Sakura brings to the Eagles many of the same things Clarkson gets from senior Jamie Lee Rattray.

The sophomore forward leads Boston College with 25 goals, including six on the power play. She’s already scored 94 career points in 65 games.

“She’s a player we have to keep an eye on,” Desrosiers said. “They have a pretty deep team, and they’ll come at you with three lines. She’s quick an she’s skilled and she makes things happen for them. You have to be aware when she’s on the ice in all situations. She’s very similar to kids in our league like (Quinnipiac’s Kelly Babstock) and (Cornell’s Jillian Saulnier).”

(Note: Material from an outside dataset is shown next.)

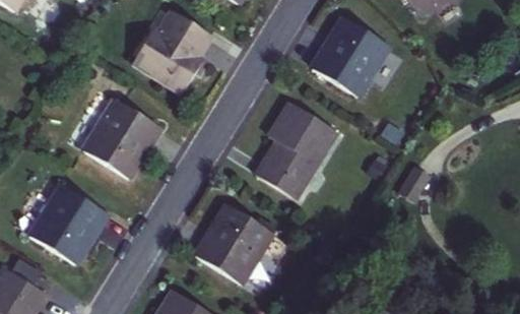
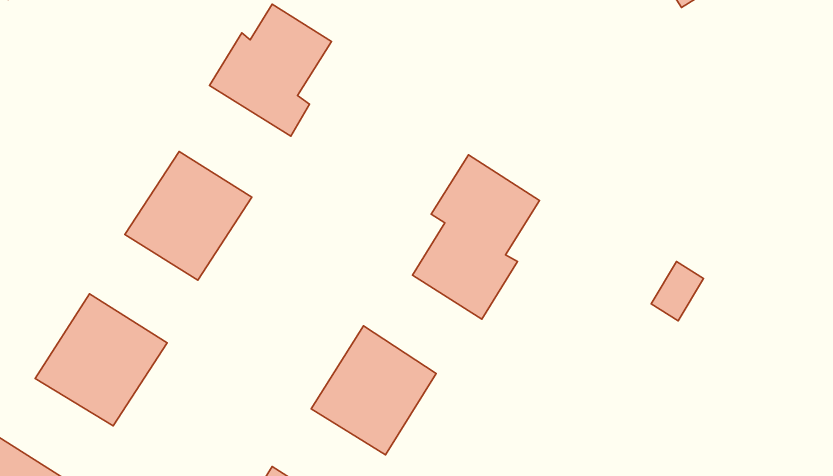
building: [312,16,389,96] -> none

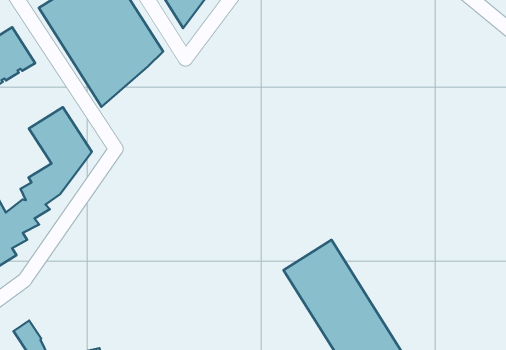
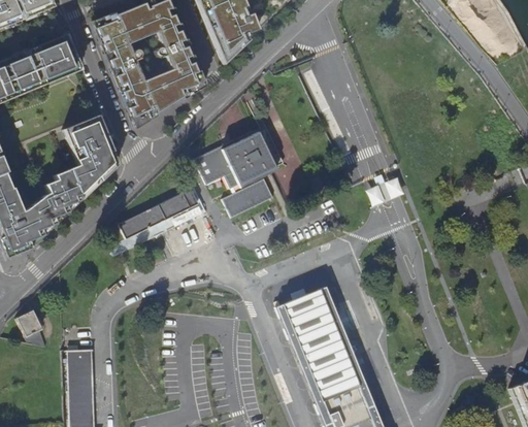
building: none -> [195,126,285,187]
building: none -> [225,176,275,216]
building: none -> [120,187,198,237]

Clarkson and Boston College are alike in many ways when looking at the numbers.

Clarkson ranks third in the nation in scoring, averaging 3.61 goals and Boston College is fourth at 3.56. The Golden Knights feature the top defense in the nation, giving up only 1.05 goals and Boston College allows 1.69.

The Golden Knights have the nation’s sixth-best power play (19.3) and Boston College is seventh (18.9). Clarkson features the top penalty kill in the nation (93.3) and Boston College ranks 14th at 85.7.

Even the goalies have nearly identical statistics. Clarkson’s Erica Howe has a 1.03 goals-against average and a .943 save percentage with 14 shutouts. Boston College’s Corinne Boyles has a 1.62 GAA and has a .943 save percentage, with three shutouts.

“The teams are pretty similar with the numbers,” Desrosiers said. “This time of year it’s more likely that we’ll see a low-scoring game than a high-scoring game.”

Clarkson’s offense is led by Rattray, who has 28 goals and 31 assists and is one of three finalists for the Patty Kazmaier Award, which will be handed out next weekend. But the Golden Knights have four players with 40 or more points, including defenseman Erin Ambrose (14 goals-36 assists), forward Carly Mercer (14-31) and forward Brittany Styner (12-32).

Ambrose suffered an ankle injury late in the semifinal against Quinnipiac last Saturday and missed the ECAC Hockey championship game. Desrosiers said on Wednesday that her status for Saturday was unclear.